Kate Johnson

May 23, 2013

NEW ORLEANS, Louisiana — Policies restricting nonmedically indicated labor inductions are now in place in the majority of hospitals in the United States, and early signs are that they have the desired effect, according to several new studies.

"The national movement to eliminate non-medically indicated delivery at less than 39 weeks of gestation has prompted many hospitals to adopt specific policies against this practice," reported Nathaniel DeNicola, MD, from the University of Pennsylvania, in Philadelphia.

His survey, presented here at the American Congress of Obstetricians and Gynecologists (ACOG) 61st Annual Clinical Meeting, found that nearly two thirds of more than 2600 hospitals are on the bandwagon.

The majority, 67%, have a formal policy against nonmedically indicated labor induction, and among those without a formal policy, just over half said it was against their standard of care.

Dr. DeNicola found that 69% of formal hospital policies were hard-stop, meaning strictly enforced, as opposed to soft-stop or strongly discouraged.

"This represents a major step in promoting maternal and perinatal health," he said.

For Andrew Healy, MD, medical director of obstetrics at Baystate Medical Center, in Springfield, Massachusetts, the hard-stop policy has resulted in the expected, and even some unexpected, benefits.

 
This represents a major step in promoting maternal and perinatal health.
 

"Something we didn't even anticipate as a benefit of this policy, but was a delightful surprise to see, was a decreased admission rate to the neonatal intensive care unit," Dr. Healy told Medscape Medical News at the meeting.

Angela Silber, MD, director of maternal-fetal medicine at Summa Akron City Hospital, in Ohio, said she found a similar decrease in neonatal intensive care unit (NICU) admissions after a hard-stop policy was implemented at her hospital. "You have less of the early term admissions for things that are not life-threatening, but still disruptive of the neonatal period that will affect breast-feeding and maternal-neonatal bonding," she said in an interview.

Both Dr. Silber and Dr. Healy presented studies at the meeting showing a range of benefits from their hospitals' new hard-stop policies.

"Before we had a policy against elective induction, but it wasn't being enforced," explained Dr. Healy. "We were seeing our c-section rate go up and patients on labor and delivery being induced for 2 and 3 days. We have also had an increase in the number of accreta cases, which is abnormal placentation in women who have typically had multiple c-sections; so, we're really trying to keep our c-section rate down."

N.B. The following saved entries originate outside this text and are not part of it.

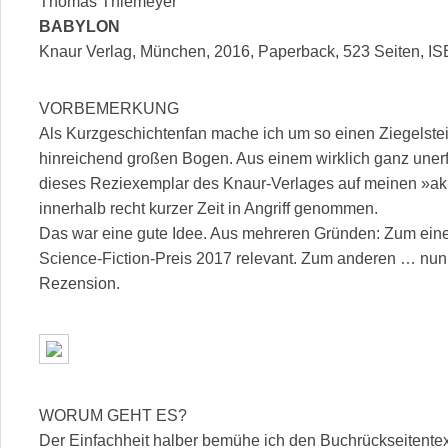
Thomas Thiemeyer
BABYLON
Knaur Verlag, München, 2016, Paperback, 523 Seiten, I
VORBEMERKUNG
Als Kurzgeschichtenfan mache ich um so einen Ziegelst
hinreichend großen Bogen. Aus einem wirklich ganz uner
dieses Reziexemplar des Knaur-Verlages auf meinen »aku
innerhalb recht kurzer Zeit in Angriff genommen.
Das war eine gute Idee. Aus mehreren Gründen: Zum eine
Science-Fiction-Preis 2017 relevant. Zum anderen … nun, 
Rezension.
WORUM GEHT ES?
Der Einfachheit halber bemühe ich den Buchrückseitentex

Hard-Stop Policy Better Than Soft-Stop

Dr. Healy's study comparing 9515 singleton births before the policy and 2641 singletons after the policy found a significant decrease of 5.9 hours in the median time to delivery (P = .002).

The cesarean section rate for elective inductions also decreased from 16% before the policy to 7% after (P = .05).

NICU admission rates decreased by a third, he said. "Before the policy, 3% of term babies got admitted to the NICU and after the policy that went down to 2%" (P = .02).

"We didn't see any increase in the stillbirth rate, which is reassuring to all of us," Dr. Healy added.

Dr. Silber's similar pre- and postpolicy comparison also found a decrease in stillbirths and NICU admissions at her hospital.

Comparing 9806 singleton deliveries before the policy and 6041 singletons after, the number of stillbirths decreased significantly from 16 to 3 ( P = .023), with a trend toward significance in the reduction of NICU admissions (from 867 to 587; P = .06).

There was no significant difference in macrosomia rates (P = .718).

Other data from the study, which has not yet been fully compiled, shows a decrease in cesarean sections as well as postpartum hemorrhage, she added.

"Previously it was seen as not detrimental to a baby to be born at 37 or 38 weeks," she said, citing reasons such as patient discomfort, physician anxiety, and convenience as reasons for inductions.

Now, she says, her hospital may actually extend its hard-stop policy further to include patients beyond 39 weeks if they have an unfavorable cervix.

"And we're even considering stopping elective inductions completely — it's just a matter of time."

The researchers from all 3 studies have disclosed no relevant financial relationships.

American Congress of Obstetricians and Gynecologists (ACOG) 61st Annual Clinical Meeting: Abstracts 42 and 50. Presented May 6, 2013, and Abstract 44. Presented May 7, 2013.